Textauszug
Zu dem Gipfel unter dem Titel „1. Spitzengespräch der Strategieplattform Transformation der Automobil- und Mobilitätswirtschaft“ sind vor allem Vertreterinnen und Vertreter von Autoherstellern und Zulieferern eingeladen.

 

Die Bundesvorsitzende des ADFC, Rebecca Peters, sagt: „Die Mär von der Auto-Abhängigkeit zieht nicht mehr. Die Menschen sind längst bereit, für kürzere Strecken das Auto stehenzulassen und das Rad zu nehmen. Das Problem ist nur: es gibt nicht genügend Radwege in Deutschland. Dabei kann der Ausbau der Radwegenetze ganz schnell gehen, wenn die rechtlichen Rahmenbedingungen stimmen. Der Bund muss endlich das Straßenverkehrsrecht so reformieren, dass Kommunen schnell Radwege bauen können. Der Bundeskanzler muss das anschieben, denn Minister Wissing will eher den Autobahnausbau als den Radwegausbau beschleunigen.“

 

Burkhard Stork, Geschäftsführer des Zweirad-Industrie-Verbands (ZIV): „E-Autos und sinkende Autonutzung werden zu weniger Arbeitsplätzen in der Automobilindustrie führen. Studien zeigen aber schon lange, dass es in der modernen Mobilität künftig mehr Arbeitsplätze als bisher geben wird. Ein Baustein ist die Fahrradwirtschaft. Allein die Läden und Werkstätten melden aktuell einen Bedarf von 15.000 Mitarbeitenden, hinzu kommen Herstellung von Fahrrädern und die massiv wachsenden Dienstleitungsbereiche. Aber wenn der Kanzler nur mit den Autokonzernen redet, werden diese Möglichkeiten nicht vorkommen!“

 

Wasilis von Rauch, Geschäftsführer Zukunft Fahrrad: „Der Verkehrssektor steht wegen seiner gerissenen CO₂-Einsparziele unter Druck. Drängender kann Handlungsbedarf nicht sein. Fahrradförderung wirkt schnell und ist kosteneffizient. Es ist Pflichtprogramm, jetzt alles aus dem Fahrrad herauszuholen. Klimaschutz ohne Fahrrad und E-Bike ist wie Schach ohne Dame. Mehr als die Hälfte aller Alltagswege lassen sich mit dem Rad machen, das Einsparpotenzial ist enorm. Wir können uns die einseitige fiskalische, wirtschafts- und verkehrspolitische Fokussierung auf das Auto nicht mehr leisten. Ohne uns gibt es keine Verkehrswende.“ 

 

Die vier Verbände forderten Bundeskanzler Olaf Scholz dazu auf, angesichts der dramatisch verfehlten Klimaziele im Verkehrssektor die Verkehrswende zur Chefsache zu machen.

Aufgaben
• a. Welche Personen nennt der Textauszug zur Verkehrswende mit Namen?
• b. Gib aus dem Textauszug zur Verkehrswende den Abschnitt von „Die vier Verbände“ bis einschließlich „Chefsache zu machen.“ wortgetreu wieder.
• c. Wie geht der Textauszug zur Verkehrswende nach seinem letzten Satz weiter? Schreib eine Fortsetzung.

Bereitgestellte Daten
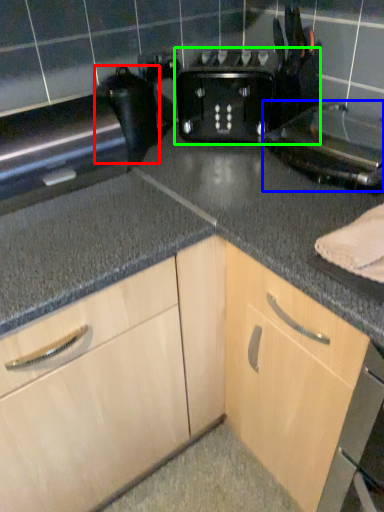
Question: Based on their relative distances, which object is nearer to appliance (highlighted by a red box)? Choose from appliance (highlighted by a blue box) and toaster (highlighted by a green box).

Lösungen
• a. Rebecca Peters, Wissing, Burkhard Stork, Wasilis von Rauch, Olaf Scholz

• b.
Die vier Verbände forderten Bundeskanzler Olaf Scholz dazu auf, angesichts der dramatisch verfehlten Klimaziele im Verkehrssektor die Verkehrswende zur Chefsache zu machen.

• c.
Transkript von ZIV-Geschäftsführer Burkhard Storck aus der Pressekonferenz

„Die Unternehmen der Fahrradindustrie, also Hersteller von Fahrrädern, E-Bikes, Komponenten und Zubehör, liefern etwa 4 Millionen Fahrzeuge pro Jahr, die Hälfte davon sind E-Bikes. Im Bestand gibt es etwa 80 Millionen Fahrzeuge, 10 Prozent sind E-Bikes. Die Fahrradindustrie ist der Vorreiter in der Elektrifizierung, sie hat ihre Transformation aus eigener Kraft und marktgetrieben geschafft. Ein Mobilitätsgipfel, bei dem die Automobilwirtschaft unter sich ist? Das macht auch industriepolitisch keinen Sinn. Wer die notwendige Transformation und langfristige Industriepolitik im Bereich Mobilität besprechen will, braucht die Alternativen mit am Tisch!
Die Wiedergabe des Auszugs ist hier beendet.